CRTC Orders Bell to Prove Throttling Necessary, Hold Public Inquiry
In a move that could change the rules for internet providers and the way big corporations like Bell and Rogers' handle their data.
The Canadian Radio-Television and Telecommunications Commission announced yesterday it has launched two major reviews of internet technologies, including holding a public inquiry and ordering Bell Canada to provide 'tangible evidence' that its shaping of broadband networks is justified.
Canada's broadcast watchdog will hold public hearings next year into the thorny question of extending its purview to the Internet, a medium it deemed to be a regulatory-free zone nearly a decade ago.
The Canadian Radio-television Telecommunications Commission released a 75-page report yesterday that summarizes research and stakeholder opinion on a wide range of issues that have emerged as increasing amounts of broadcast media, such as radio programs, have migrated on to the Web in recent years. That includes questions about whether Canadian content should be promoted on the Internet, or if Internet service providers should be permitted to slow certain types of bandwidth-intensive traffic in a bid to keep their networks flowing smoothly.
While CRTC chair Konrad von Finckenstein said in a statement that the intention "is not to regulate new media," he nevertheless noted that the regulator may "propose measures that would support the continued achievement of the Broadcasting Act's objectives."

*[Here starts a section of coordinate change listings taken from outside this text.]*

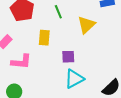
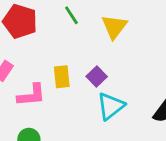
yellow rectangle: (44, 38) -> (62, 77), moved
purple square: (68, 57) -> (97, 76), turned -32

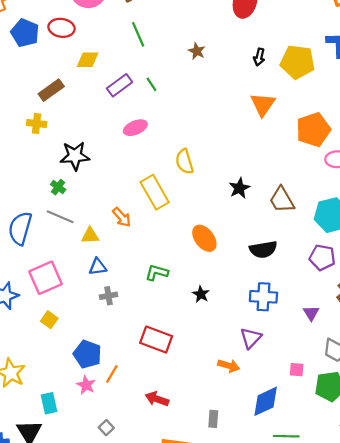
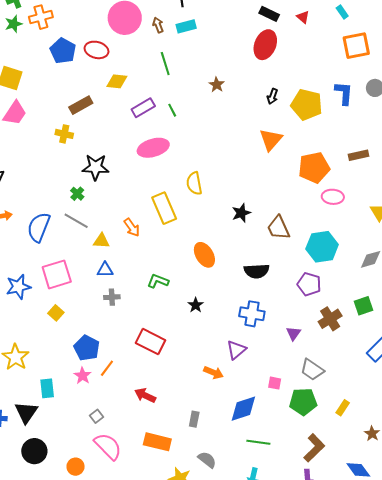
pink ellipse: (135, 128) -> (153, 148), size x1.4

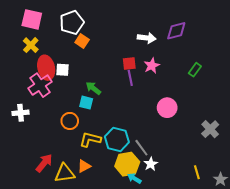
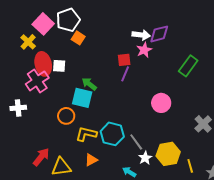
pink square: (32, 19) -> (43, 24), moved, turned 30
purple diamond: (176, 31) -> (159, 34), moved
pink star: (152, 66) -> (144, 50), moved
green rectangle: (195, 70) -> (188, 66), size x1.5
purple line: (130, 78) -> (125, 74), turned 35
cyan square: (86, 103) -> (82, 98), size x1.5
yellow hexagon: (127, 164) -> (168, 154), moved
orange triangle: (84, 166) -> (91, 160), moved

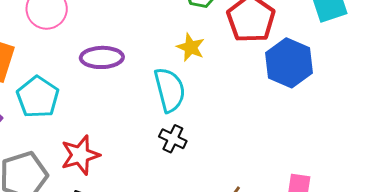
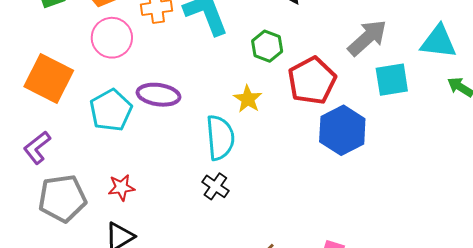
cyan pentagon: (38, 97) -> (111, 110), moved
red star: (80, 155) -> (121, 187), size x0.7

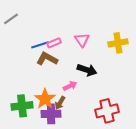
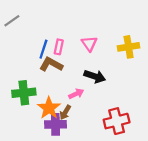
pink rectangle: (54, 43) -> (59, 47), turned -56
blue line: (40, 45) -> (43, 49), turned -54
green cross: (22, 106) -> (24, 93), moved

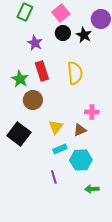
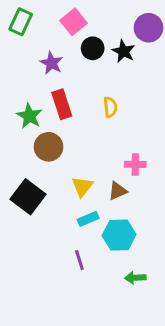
green rectangle: (25, 12) -> (21, 22), moved
pink square: (61, 13) -> (74, 22), moved
yellow semicircle: (75, 73) -> (110, 107), size x0.6

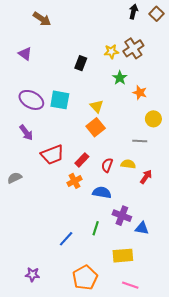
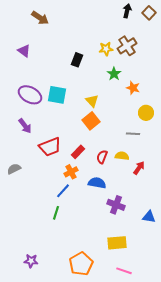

Critics questioned the CRTC's motives for reopening the new media file after nearly a decade of taking a hands-off approach.
Other ISPs in the U.S. and Europe have faced a user backlash from "net neutrality" proponents, who say that traffic shaping violates the unwritten rule that all Internet traffic should be treated equally.
The CRTC has asked Bell to provide "full rationale and evidence" to support its claim that 95 per cent of its users were negatively impacted by peer-to-peer traffic and to describe where congestion is occurring, what other approaches the company considered as alternatives to shaping and to describe in detail its Internet traffic management practices.